Caldon Canal – David Jackson
Parliamentary Waterways Group on Future Of The Inland Waterways
THE ALL PARTY PARLIAMENTARY WATERWAYS GROUP COMMUNIQUE ON THE FUTURE OF THE INLAND WATERWAYS
The All Party Parliamentary Waterways Group held a hearing on 8 December to provide the Waterways Minister, Richard Benyon MP, with the opportunity to respond to the Group’s Memorandum – “The Future of the Waterways”.
This was published and submitted to the Government in July, focussing on appropriate governance and financing for the Canal & River Trust which is planned to come fully into being in April 2012, inheriting responsibility for British Waterways’ inland waterways network.
The Memorandum was prepared after two hearings into these issues in order to provide a Parliamentary response to Defra’s consultation “A New Era for the Waterways” on the Government’s proposals for moving inland waterways into a new charity in England & Wales.
The hearing also gave the Minister and the charity’s Transition Trustees the opportunity to provide a broader report on progress to deliver a fully operational charity in 2012.

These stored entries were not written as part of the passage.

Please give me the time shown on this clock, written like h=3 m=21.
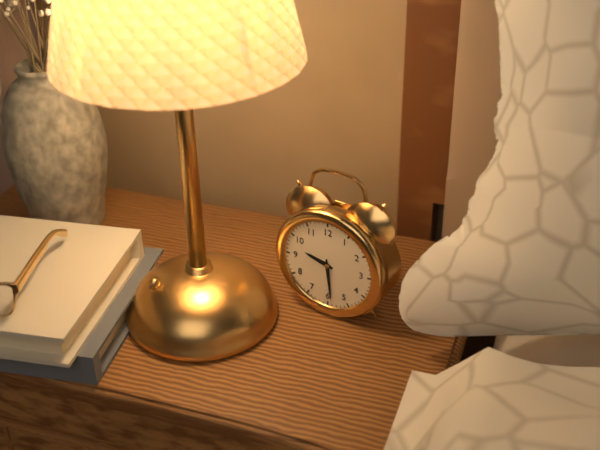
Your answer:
h=9 m=29
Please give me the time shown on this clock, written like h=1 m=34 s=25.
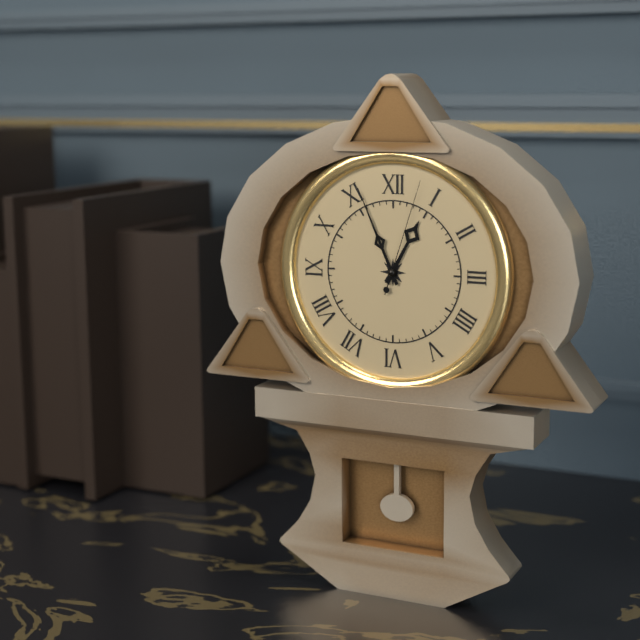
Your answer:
h=12 m=56 s=3
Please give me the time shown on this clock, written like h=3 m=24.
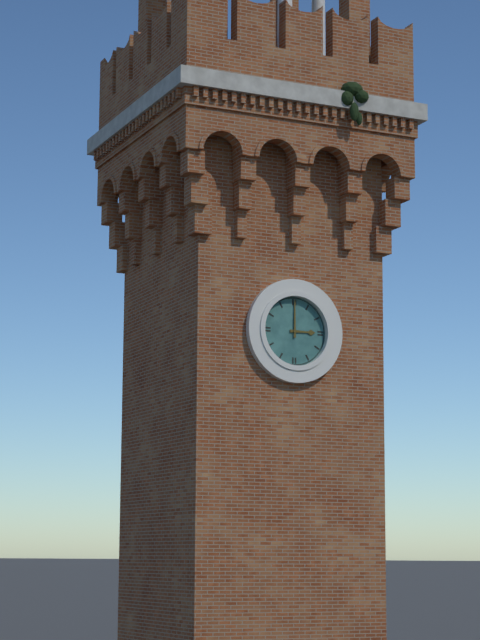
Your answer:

The hearing was chaired by the Rt Hon Alun Michael MP and attended by a number of MPs and representatives of a wide range of organisations which play important roles in relation to our canals and other waterways.
This communiqué has been approved by the All Party Group as an accurate summary of the discussion and the Group also approves its publication and distribution to waterways stakeholders and other interested parties.

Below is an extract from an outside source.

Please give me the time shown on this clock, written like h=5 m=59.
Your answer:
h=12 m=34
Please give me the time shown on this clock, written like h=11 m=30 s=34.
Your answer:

Anglesey Basin, Chasewater – Wyrley & Essington Canal
Key issues covered in Richard Benyon’s statement, as a response to the All Party Group Memorandum, were Canal & River Trust governance and financing, and waterways classification.

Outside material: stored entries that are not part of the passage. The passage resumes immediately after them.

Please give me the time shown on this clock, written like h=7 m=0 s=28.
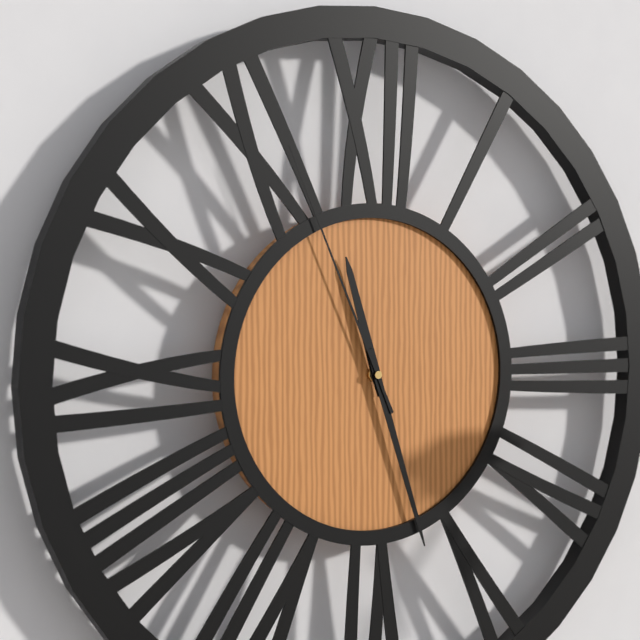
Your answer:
h=11 m=27 s=56
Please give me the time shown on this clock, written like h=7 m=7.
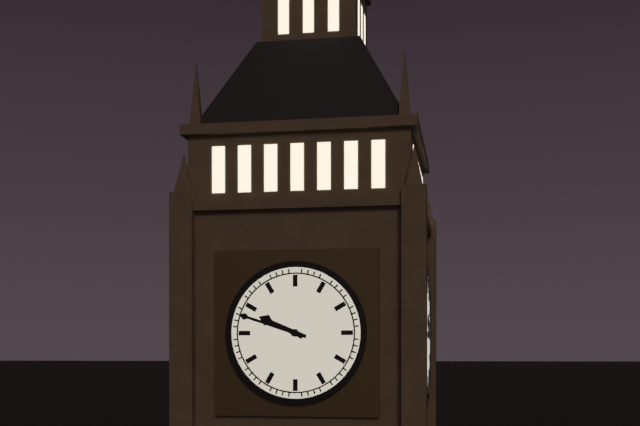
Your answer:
h=9 m=48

Governance: the Minister reported that progress had been made on what both Government and the Trust’s Transition Trustees believed was the right model on governance for the Trust to begin life.
There was now a target for 50% of the Council to be elected over time. On membership, the Trustees had decided that the charity should not have a membership for fund-raising purposes, believing that other means of raising funds and stimulating voluntary giving were more effective for fundraising than a formal membership.
Funding: Richard Benyon could not say what government funding was going to be for the Trust since negotiations had not yet concluded. But he acknowledged that the negotiations were complex, including the issues of adequate maintenance of the canal network, mitigation of possible future liabilities arising from environmental or other legislative requirements and the staff’s pension arrangements.
He stressed that the Government was committed to a sustainable and prosperous future for the waterways, and that it wanted to give the Trust the best possible start that it could. He expected to be able to make announcements in the New Year.
Waterways classification: this had become an issue. The Inland Waterways Association had raised concerns about the proposed amendments to the system for classifying waterways in the Transport Act 1968 because it was concerned that the Trust would seek to reclassify “cruising” waterways to “remainder” waterways.
He gave an assurance that any application from the Trust to reclassify a waterway would be subject to a full cost benefit analysis and wide consultation with those likely to be affected as required by the Transport Act. In addition, he was sure that the Trustees would consult the charity’s Council and the relevant Waterways Partnership before embarking on such a significant course of action that would impact on a large number of its users. These mechanisms would help to ensure a robust and transparent process on a re-classification of any of the charity’s waterways.
In answer to specific questions from Members of the All Party Group present, Richard Benyon added:
- He did not want or expect to see closures of any waterways, as that would not be constructive. The Government wanted to ensure that in the medium term there was scope for a reduction in the percentage of assets that were in poor and very poor condition. He added that the Government wanted the existing network to be both maintained and enhanced.
- On ownership, in response to the suggestion that part ownership of a charity under for example, co-operative arrangements, delivered local ownership and commitment, Richard Benyon commented that he could see that possibility, locally and as a part of natural evolution.
CRT Transition Trustees
Some Transition Trustees were present, including the chairman, Tony Hales and Lynne Berry who chairs the governance committee of the Shadow Board. The Chief Executive of British Waterways, Robin Evans, was also present. The All Party Group invited them to comment.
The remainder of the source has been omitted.